6 In het rapport van De Hoop et al. (2004) worden de effecten van het mestbeleid op de overschotten

uitgedrukt ten opzichte van 2004 en wordt rekening gehouden met de ontwikkelingen in de landbouw (aantal dieren, excreties, gewassen) in 2006 en 2009.

6 Luesink et al. (2004) rapporteert over onderzoek naar de effecten (sociaal-economisch,

mineralen-overschotten, nationaal mestoverschot) van vier verschillende beleidsvarianten voor gebruiksnormen naast een referentievariant op basis MINAS. Luesink et al. geeft de effecten van het mestbeleid op de berekende mestoverschotten op nationaal niveau voor 4 varianten ten opzichte van 2002 met de MINAS-normen van 2005 (verliesnorm P 20 kg) als referentiesituatie. De uitkomsten van Luesink et al. zijn meer vergelijkbaar met deze studie naar de effecten van het mestbeleid voor de broeikasgassen dan de studie van de Hoop et al. (2004). Echter, ten tijde van de studie van Luesink et al. was er nog geen gebruiksnorm voor dierlijke mest voor fosfaat vastgesteld. Variant N4P3 komt het meest in de buurt van de in onderhavige studie doorgerekende variant waarbij de derogatie van 250 kg N wordt gehonoreerd. Het fosfaatoverschot bij N4P3 is 13 mln kg P2O5 tegenover 10 mln kg in onze studie. Het berekende N-overschot is in Luesink et al. 22 mln kg N terwijl wij een afname van het N-N-overschot berekenen van 20 mln kg N. Dit heeft te maken met een correctie op de N excretie in de studie van Luesink et al. Bovendien vergelijkt Luesink et al. (2004) de effecten voor zowel fosfaat als stikstof met 2002. Tussen 2002 en 2003 zijn de producties van beide mineralen gedaald (CBS-statline).

(18)

18 Alterra-rapport 889 Tussen 2006 en 2009 zullen de gebruiksnormen voor totaal stikstof verder worden aangescherpt. De grootste beperking vindt plaats op grasland. Voor bouwland-gewassen is de norm in 2009 tussen 0 en 20 kg N lager dan in 2006. Maar, de gebruiksnormen voor bouwlandgewassen kunnen nog worden aangepast. Indien de gebruiksnormen dan lager worden, beïnvloedt dit de verwachte vermindering van de emissie van lachgas in gunstige (minder emissies) zin. Indien de gebruiksnormen hoger worden leidt dit in principe tot een toename van de emissie van lachgas. De fosfaatgebruiksnorm daalt voor grasland en bouwland tussen 2006 en 2009 met 15 kg. Bij een gemiddelde stikstof : fosfaatverhouding van respectievelijk 3 : 1 voor rundveemest, van 2 : 1 voor varkens en van 2,5 : 1 voor pluimveemest betekent dit dat fosfaat over enige tijd (2009) limiterend gaat werken voor zowel grasland als bouwland (bij handhaving van het huidige gebruik aan kunstmest).
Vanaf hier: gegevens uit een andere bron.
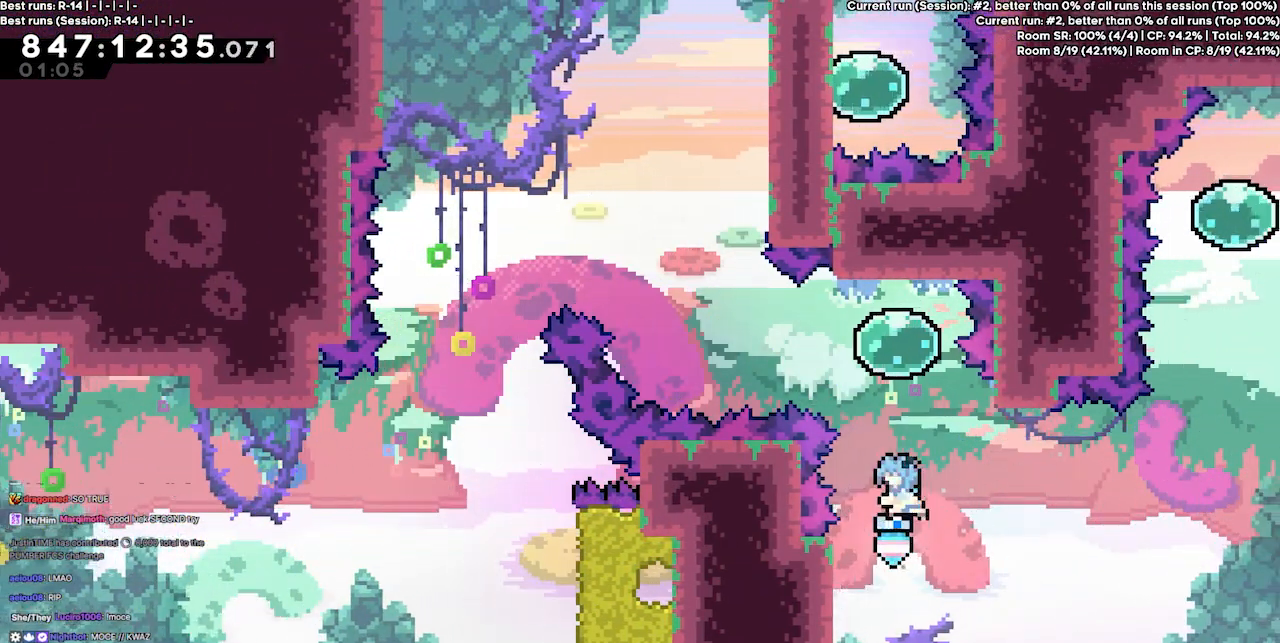
{"keys": ["dash", "up"], "events": [[33, "jump3", "up"], [167, "dash", "up"], [167, "up", "up"], [200, "left", "down"], [267, "dash", "down"], [400, "dash", "up"], [500, "dash", "down"], [500, "left", "up"], [500, "up", "down"]]}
Als voor alle bedrijven en alle gewassen een gebruiksnorm geldt van 170 kg N per ha uit dierlijke mest, is een hoeveelheid dierlijke mest van ongeveer 65 mln kg N (+/- 10 mln kg N) ten opzichte van de situatie in 2003 niet plaatsbaar (bij verder gelijkblijvende omstandigheden). Deze omvang is een indicatie en is gebaseerd op de arealen en landgebruik in 2003.

Uitgaande van de voorlopig vastgestelde werkingscoëfficiënt van 60% (Anonymus, 2004) van de aangewende rundveemest en de rekenregel

kunstmestgift = gebruiksnormtotaal N – (werkingscoëfficiënt * dierlijke mestgift)

is er nog ruimte voor extra kunstmest op grasland (ten opzichte van de kunstmestgift op grasland in 2003) in de orde van 75 mln kg N ( er is dan wel een overschot aan dierlijke mest dat nog moet worden weggewerkt).

Voor bouwland geldt dat er bij volledig opvullen van de dierlijke mestnorm, er te weinig ruimte is voor het geven van de kunstmestgift van 2003. De kunstmestgift (op bouwland) zal dan met 10 mln kg N moeten afnemen. In totaal kan de kunstmestgift met 65 (75 – 10) mln kg N stijgen ten opzichte van 2003. Rekening houdend met onzekerheden zal de kunstmestgift uiteindelijk met 55 tot 75 mln kg N kunnen stijgen.

De huidige (2003) bemestingsgift aan fosfaat is 20 mln kg P2O5 meer dan de plaatsingsruimte onder de norm van 2006 bij overigens gelijkblijvende omstandig-heden voor aantal dieren en arealen gewassen. Binnen de plaatsingsruimte voor fosfaat is de dierlijke mestgift niet limiterend maar wel de som van de kunstmestgift en de dierlijke mestgift. Omdat vanwege de stikstofnormering er al een deel van de dierlijke mest zal verdwijnen (export, verwerking of krimp van de veestapel of combinaties) en daarmee een deel van de fosfaatgift uit dierlijke mest, ontstaat er geen mestoverschot op basis van de fosfaatnormen.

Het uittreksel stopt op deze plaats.